Report prepared for Dairy Australia by Dr John Morton BVSc (Hons) PhD MANZCVS (Veterinary Epidemiology), Veterinary Epidemiological Consultant with Jemora Pty Ltd.

The aim of this ongoing project is to monitor reproductive performance trends nationally using summary statistics from analyses of all suitable data in the Australian Dairy Herd Improvement Scheme (ADHIS) and DataGene databases.

This is an inexpensive national monitoring system. However, the results for each year are based on a relatively small and potentially biased subset of all Australian herds. A key point of concern is the marked decline in numbers of mating periods available for analyses, from 872 in 2014 to only 440 in 2019. Furthermore, numbers of herds with actual in-calf rates (ie rates based on early rectal pregnancy test results) also declined progressively from 2014 to 2019 (Table 2). In 2019, actual 6- week or 100-day in-calf rates were available for only 149 mating periods (Table 2), with in-calf rates for the remaining 291 herds being estimated from calving and insemination data. If this monitoring system is to remain useful, it will be necessary to markedly increase the number of herds with complete early pregnancy testing data in the DataGene databases. In the interim, considerable caution is required when inferring changes in the national herd based on these results.

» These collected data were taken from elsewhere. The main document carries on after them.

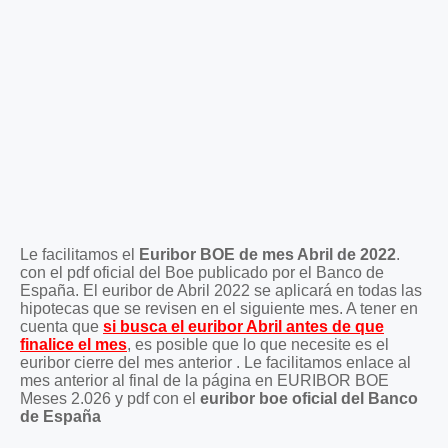
Le facilitamos el
Euribor BOE de mes Abril de 2022
.
con el pdf oficial del Boe publicado por el Banco de
España. El euribor de Abril 2022 se aplicará en todas las
hipotecas que se revisen en el siguiente mes. A tener en
cuenta que
si busca el euribor Abril antes de que
finalice el mes
, es posible que lo que necesite es el
euribor cierre del mes anterior . Le facilitamos enlace al
mes anterior al final de la página en EURIBOR BOE
Meses 2.026 y pdf con el
euribor boe oficial del Banco
de España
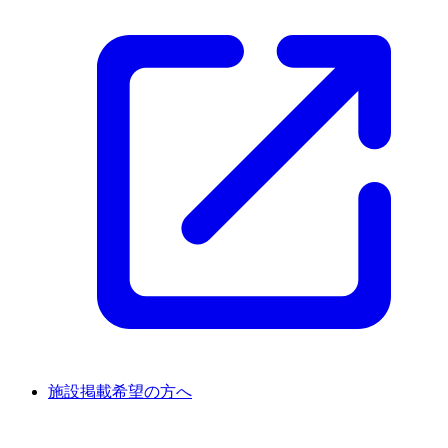
施設掲載希望の方へ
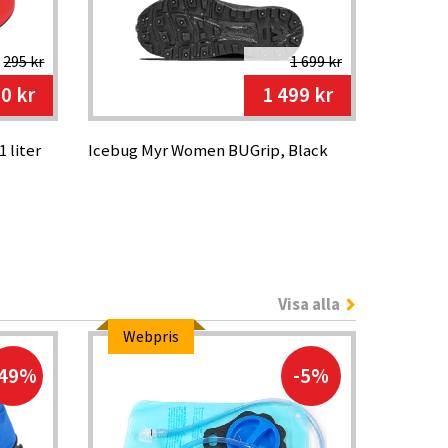
295 kr
1 699 kr
0 kr
1 499 kr
 liter
Icebug Myr Women BUGrip, Black
Visa alla
Webpris
-49%
-5%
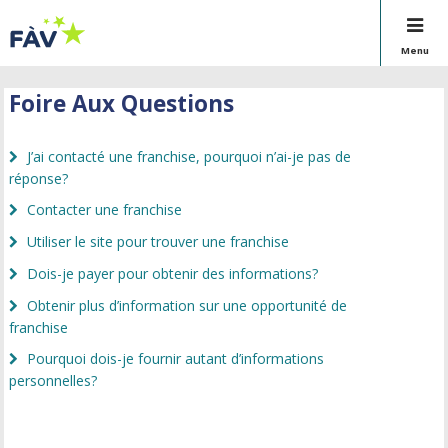
Menu
Foire Aux Questions
J’ai contacté une franchise, pourquoi n’ai-je pas de
réponse?
Contacter une franchise
Utiliser le site pour trouver une franchise
Dois-je payer pour obtenir des informations?
Obtenir plus d’information sur une opportunité de
franchise
Pourquoi dois-je fournir autant d’informations
personnelles?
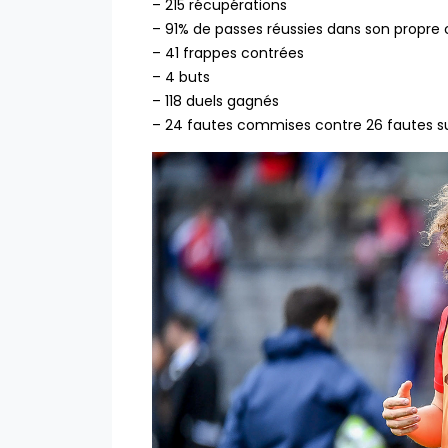
– 215 récupérations
– 91% de passes réussies dans son propr
– 41 frappes contrées
– 4 buts
– 118 duels gagnés
– 24 fautes commises contre 26 fautes s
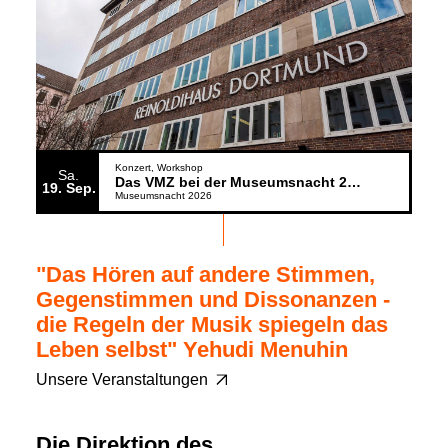
Konzert
Workshop
Sa.
Das VMZ bei der Museumsnacht 2026
19
Sep.
Museumsnacht 2026
"Das Hören auf andere Stimmen,
Gegenstimmen und Dissonanzen -
die Regeln der Musik spiegeln das
Leben selbst" Yehudi Menuhin
Unsere Veranstaltungen
Die Direktion des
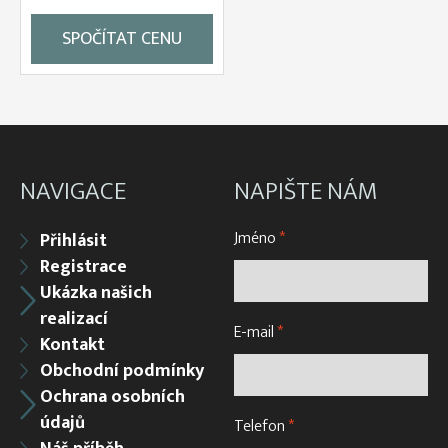
SPOČÍTAT CENU
NAVIGACE
NAPIŠTE NÁM
Jméno
*
Přihlásit
Registrace
Ukázka našich
realizací
E-mail
*
Kontakt
Obchodní podmínky
Ochrana osobních
údajů
Telefon
*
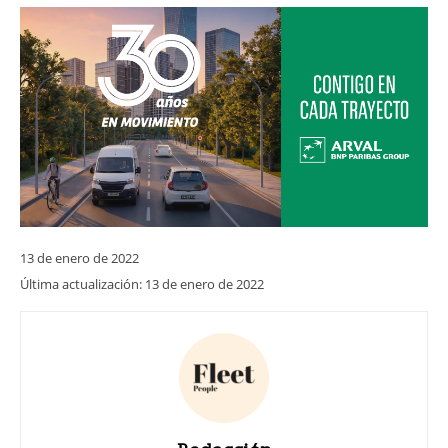
13 de enero de 2022
Última actualización:
13 de enero de 2022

Despite these serious limitations, some conclusions are possible. Across herds that contributed to these analyses collectively, long-term declines in in-calf rates and submission rates plateaued from approximately 2008 and there is some evidence that 100-day in-calf rates in year-round calving herds improved since 2008. These results also provide evidence that 6-week in-calf rates in 2018 and 2019 were generally a little higher than in recent previous years. There was large variation in reproductive performance between herds within years; this variation is large relative to the magnitude of the long term decline, and indicates that high reproductive performance is possible. Both non-genetic and genetic factors contribute to reproductive performance so temporal trends reflect the combined effects of any changes in both non-genetic and genetic factors.